Géraldine Cario — Galerie Laure Roynette
Dans le prolongement du premier volet Réparation (2015-2016), l’exposition Réparation II de l’artiste Géraldine Cario à la galerie Laure Roynette, présente une mosaïque d’œuvres récentes qui nous transporte dans un théâtre d’histoires aussi intimes qu’universelles.
Géraldine Cario — Réparation II @ Laure Roynette Gallery from October 12 to November 19, 2017. Learn more L’esthétique du travail de Géraldine Cario évoque Christian Boltanski, à la différence près que Cario envisage son œuvre sur « la mémoire, les traces, le temps, l’absence, la perte » comme un processus dont l’aboutissement est ouvert, donc porté vers l’avenir. L’artiste s’attache à déployer une œuvre cathartique en s’appuyant sur l’emploi d’objets qu’elle convertit en reliques. Géraldine Cario réactive les mécanismes d’une histoire rouillée en bâtissant minutieusement des œuvres-vestiges à qui elle redonne vie. L’artiste-chineuse effrénée façonne ses trouvailles manipulées par le temps et les inconnus avec un fétichisme communicatif. Cette nécromancie des objets se traduit par l’utilisation de photographies anciennes, de cartes, de différents mécanismes d’horlogeries et d’objets divers (Armoire) qui ensemble construisent une définition personnelle — pourtant très universelle — du temps et de la mémoire.Ensemble, ses fragments d’objets re-constituent une généalogie de non-dits latents et vaporeux. Face à tant d’images et d’archétypes d’une mémoire troublante, le spectateur devient la passerelle de sens et d’interprétation. Il s’agit alors, clou par clou (Vénus Minkissi — Nkissi I) ou trou par trou (X-Ray I) de reconstituer le puzzle expiatoire de chaque assemblage. Sur quoi allons-nous tomber dans ce dédale d’objets chargés par un temps qui semble mortifère ? À chaque tournant, on a peur d’être dans l’impasse ou de faire face à une menace. À chaque angle mort, le Minotaure de l’histoire est prêt à bondir. Mais les compositions qui renferment les âmes meurtries de Géraldine Cario s’avèrent être figées — emprisonnées par le temps — à la manière du cadavre froid et grimaçant de Jack Torrance sur lequel la neige a eu le temps de se déposer.

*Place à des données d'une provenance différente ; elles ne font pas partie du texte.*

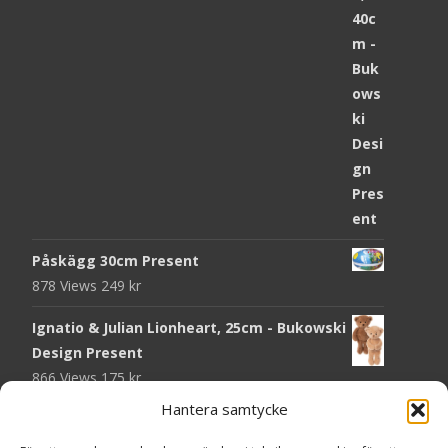
Påskägg 30cm Present
878 Views
249
kr
Ignatio & Julian Lionheart, 25cm - Bukowski
Design Present
866 Views
175
kr
Hantera samtycke
Chokladmynt Påskmotiv Present
Copyright © Grr.se
822 Views
25
kr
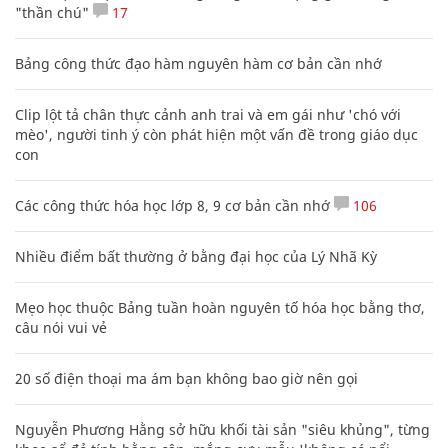
"thần chú"
17
Bảng công thức đạo hàm nguyên hàm cơ bản cần nhớ
Clip lột tả chân thực cảnh anh trai và em gái như 'chó với
mèo', người tinh ý còn phát hiện một vấn đề trong giáo dục
con
Các công thức hóa học lớp 8, 9 cơ bản cần nhớ
106
Nhiều điểm bất thường ở bằng đại học của Lý Nhã Kỳ
Mẹo học thuộc Bảng tuần hoàn nguyên tố hóa học bằng thơ,
câu nói vui vẻ
20 số điện thoại ma ám bạn không bao giờ nên gọi
Nguyễn Phương Hằng sở hữu khối tài sản "siêu khủng", từng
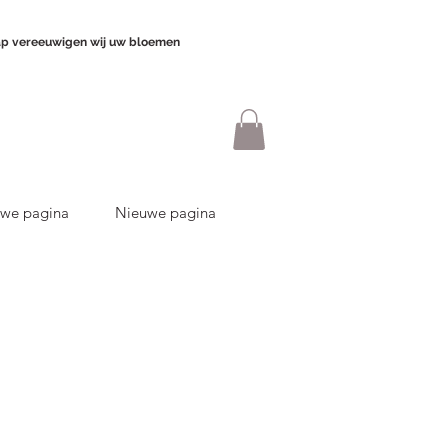
p vereeuwigen wij uw bloemen
we pagina
Nieuwe pagina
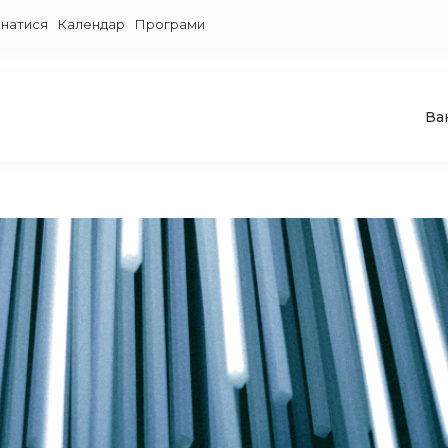
знатися
Календар
Програми
Ва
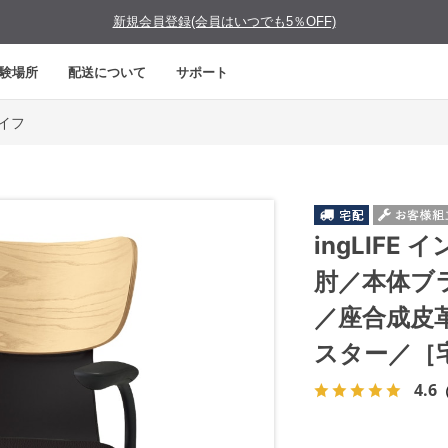
新規会員登録(会員はいつでも5％OFF)
験場所
配送について
サポート
ライフ
ingLIF
肘／本体ブ
／座合成皮
スター／［
4.6
（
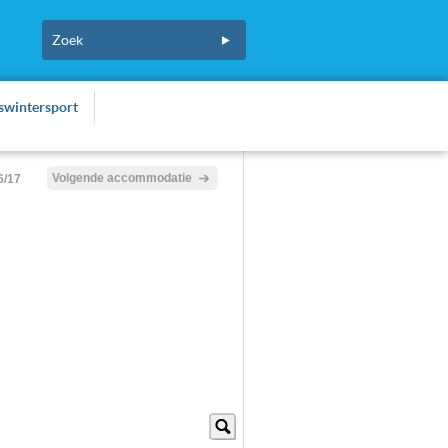
fswintersport
Volgende accommodatie
6/17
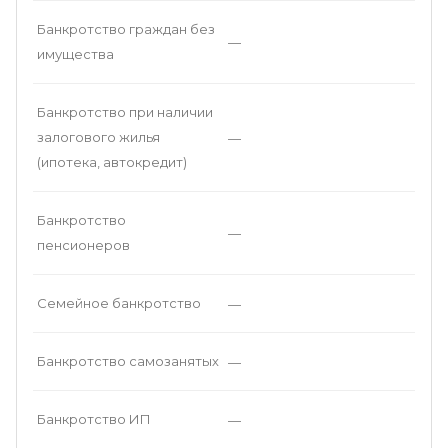
Банкротство граждан без
—
имущества
Банкротство при наличии
залогового жилья
—
(ипотека, автокредит)
Банкротство
—
пенсионеров
Семейное банкротство
—
Банкротство самозанятых
—
Банкротство ИП
—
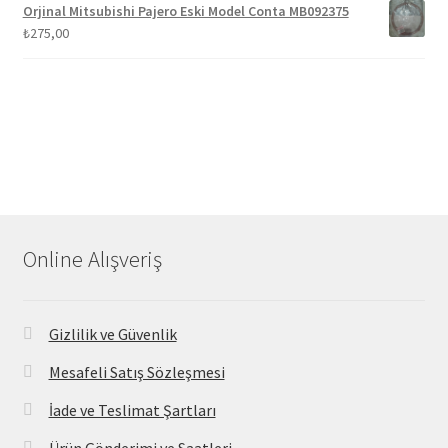
Orjinal Mitsubishi Pajero Eski Model Conta MB092375
₺
275,00
Online Alışveriş
Gizlilik ve Güvenlik
Mesafeli Satış Sözleşmesi
İade ve Teslimat Şartları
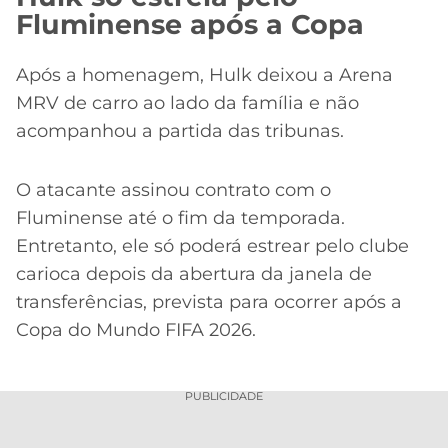
Fluminense após a Copa
Após a homenagem, Hulk deixou a Arena
MRV de carro ao lado da família e não
acompanhou a partida das tribunas.
O atacante assinou contrato com o
Fluminense até o fim da temporada.
Entretanto, ele só poderá estrear pelo clube
carioca depois da abertura da janela de
transferências, prevista para ocorrer após a
Copa do Mundo FIFA 2026.
PUBLICIDADE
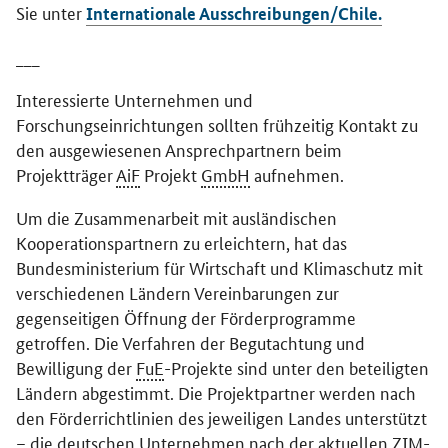
Sie unter
Internationale Ausschreibungen/Chile.
___
Interessierte Unternehmen und
Forschungseinrichtungen sollten frühzeitig Kontakt zu
den ausgewiesenen Ansprechpartnern beim
Projektträger
AiF
Projekt
GmbH
aufnehmen.
Um die Zusammenarbeit mit ausländischen
Kooperationspartnern zu erleichtern, hat das
Bundesministerium für Wirtschaft und Klimaschutz mit
verschiedenen Ländern Vereinbarungen zur
gegenseitigen Öffnung der Förderprogramme
getroffen. Die Verfahren der Begutachtung und
Bewilligung der
FuE
-Projekte sind unter den beteiligten
Ländern abgestimmt. Die Projektpartner werden nach
den Förderrichtlinien des jeweiligen Landes unterstützt
– die deutschen Unternehmen nach der aktuellen
ZIM
-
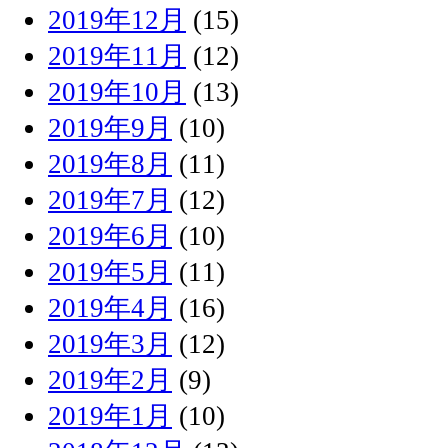
2019年12月
(15)
2019年11月
(12)
2019年10月
(13)
2019年9月
(10)
2019年8月
(11)
2019年7月
(12)
2019年6月
(10)
2019年5月
(11)
2019年4月
(16)
2019年3月
(12)
2019年2月
(9)
2019年1月
(10)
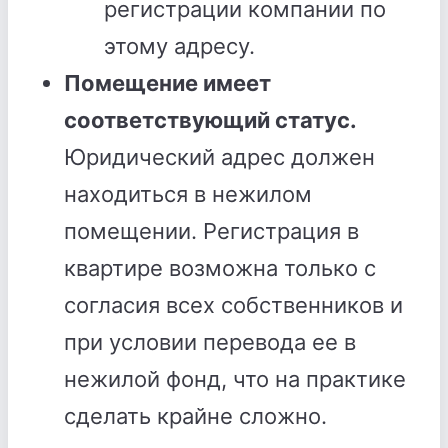
регистрации компании по
этому адресу.
Помещение имеет
соответствующий статус.
Юридический адрес должен
находиться в нежилом
помещении. Регистрация в
квартире возможна только с
согласия всех собственников и
при условии перевода ее в
нежилой фонд, что на практике
сделать крайне сложно.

Cette immobilité des formes est convoquée par le médium même de la photographie que l’artiste emploie très largement. Intégrées aux petites installations pendues aux murs, des images vernaculaires dévoilent des figures humaines dont la silhouette est délicatement perforée. De cette action iconoclaste et irréversible résulte une aura particulièrement captivante car Géraldine Cario dispose ses images sur des dispositifs lumineux. Dans la série d’installations Still ticking, l’artiste a intégré dans un mécanisme d’horloge des photographies anciennes aux bords dentelés où des inconnus poinçonnés prennent la pose. Derrière la strate d’engrenages immobiles, une lumière jaunâtre s’extirpe des trous et laisse les rayons lumineux former une image acheiropoïète1.
Plus qu’une mise à disposition, Géraldine Cario nous transmet des assemblages de savoirs et de mémoires. Un travail qui porte en lui la détermination cathartique du processus de cicatrisation et qui exclame, malgré son vocabulaire plastique violent, une pulsion de vie.
1 Littéralement « non faite par la main de l’homme ».